━━ Page extract

# Real Analysis

Extensions of Real Numbers

# Extended Real Numbers $$\overline{\mathbb{R}}$$

$\overline{\mathbb{R}} := \mathbb{R} \cup \{-\infty, +\infty\}.$

Order: $\forall x \in \mathbb{R}, -\infty < x < +\infty.$

Arithmetic: $x + (+\infty) := +\infty. \\ x + (-\infty) := -\infty. \\ \text{If } x > 0, x \cdot (+\infty) := +\infty. \\ \text{If } x < 0, x \cdot (+\infty) := -\infty. \\ \dots$

Every subset of $$\overline{\mathbb{R}}$$ has a supremum (possibly $$+\infty$$).

━━━━
━━ Information

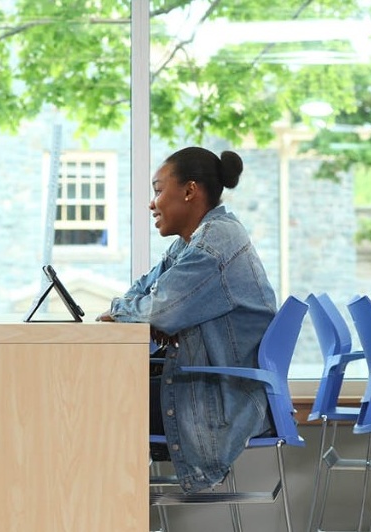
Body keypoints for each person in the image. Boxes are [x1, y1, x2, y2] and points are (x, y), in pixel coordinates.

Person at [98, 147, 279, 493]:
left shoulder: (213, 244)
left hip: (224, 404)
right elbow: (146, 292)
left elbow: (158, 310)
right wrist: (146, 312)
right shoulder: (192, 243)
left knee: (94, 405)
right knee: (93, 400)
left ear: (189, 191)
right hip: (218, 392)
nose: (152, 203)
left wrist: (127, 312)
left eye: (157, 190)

━━━━
━━ Information

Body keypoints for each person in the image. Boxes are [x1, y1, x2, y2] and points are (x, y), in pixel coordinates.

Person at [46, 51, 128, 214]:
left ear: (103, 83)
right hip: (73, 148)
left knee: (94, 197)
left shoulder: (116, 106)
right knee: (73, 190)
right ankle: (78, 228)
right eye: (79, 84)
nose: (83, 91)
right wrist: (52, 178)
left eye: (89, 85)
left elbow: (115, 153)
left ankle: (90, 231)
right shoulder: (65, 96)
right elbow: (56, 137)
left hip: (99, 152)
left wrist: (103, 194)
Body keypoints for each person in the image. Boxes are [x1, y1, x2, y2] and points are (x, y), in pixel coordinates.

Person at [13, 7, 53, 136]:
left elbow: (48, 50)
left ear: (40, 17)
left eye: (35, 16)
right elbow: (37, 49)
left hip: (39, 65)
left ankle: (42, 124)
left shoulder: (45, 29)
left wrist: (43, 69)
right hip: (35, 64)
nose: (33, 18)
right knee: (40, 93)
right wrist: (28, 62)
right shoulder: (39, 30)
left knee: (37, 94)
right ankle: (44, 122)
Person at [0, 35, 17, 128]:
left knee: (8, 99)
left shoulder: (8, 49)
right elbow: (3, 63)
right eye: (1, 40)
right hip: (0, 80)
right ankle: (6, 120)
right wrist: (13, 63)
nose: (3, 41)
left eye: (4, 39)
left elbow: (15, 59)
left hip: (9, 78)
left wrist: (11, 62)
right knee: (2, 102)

━━━━
━━ Information

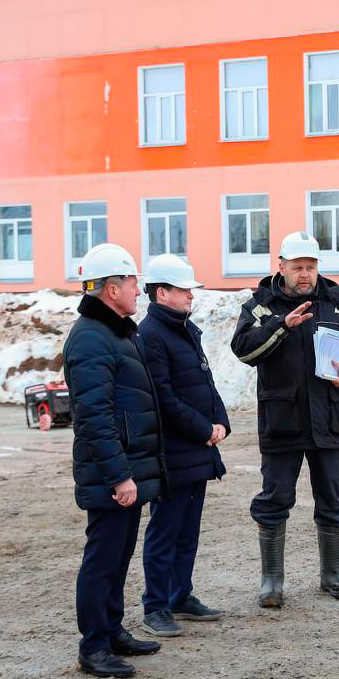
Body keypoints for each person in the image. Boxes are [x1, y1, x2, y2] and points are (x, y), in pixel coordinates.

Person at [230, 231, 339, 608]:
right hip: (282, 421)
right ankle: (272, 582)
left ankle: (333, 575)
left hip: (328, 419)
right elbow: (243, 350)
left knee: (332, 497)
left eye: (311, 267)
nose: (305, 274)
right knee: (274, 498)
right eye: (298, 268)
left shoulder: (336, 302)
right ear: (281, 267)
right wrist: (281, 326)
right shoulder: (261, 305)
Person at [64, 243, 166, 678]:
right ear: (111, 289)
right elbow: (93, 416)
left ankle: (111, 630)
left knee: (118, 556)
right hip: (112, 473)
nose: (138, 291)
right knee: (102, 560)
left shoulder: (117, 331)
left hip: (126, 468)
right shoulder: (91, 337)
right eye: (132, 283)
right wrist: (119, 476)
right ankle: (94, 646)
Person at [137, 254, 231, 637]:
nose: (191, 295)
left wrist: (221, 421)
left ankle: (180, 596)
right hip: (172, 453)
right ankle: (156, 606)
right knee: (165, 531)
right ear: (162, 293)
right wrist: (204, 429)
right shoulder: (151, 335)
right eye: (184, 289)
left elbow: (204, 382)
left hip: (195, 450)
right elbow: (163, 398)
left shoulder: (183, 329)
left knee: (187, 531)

━━━━

Can you reproduce the page on extended real numbers, starting at "Extensions of Real" and ending at "supremum (possibly $$+\infty$$).", while substituting "least upper bound" for "supremum"?

Answer area:
Extensions of Real Numbers

# Extended Real Numbers $$\overline{\mathbb{R}}$$

$\overline{\mathbb{R}} := \mathbb{R} \cup \{-\infty, +\infty\}.$

Order: $\forall x \in \mathbb{R}, -\infty < x < +\infty.$

Arithmetic: $x + (+\infty) := +\infty. \\ x + (-\infty) := -\infty. \\ \text{If } x > 0, x \cdot (+\infty) := +\infty. \\ \text{If } x < 0, x \cdot (+\infty) := -\infty. \\ \dots$

Every subset of $$\overline{\mathbb{R}}$$ has a least upper bound (possibly $$+\infty$$).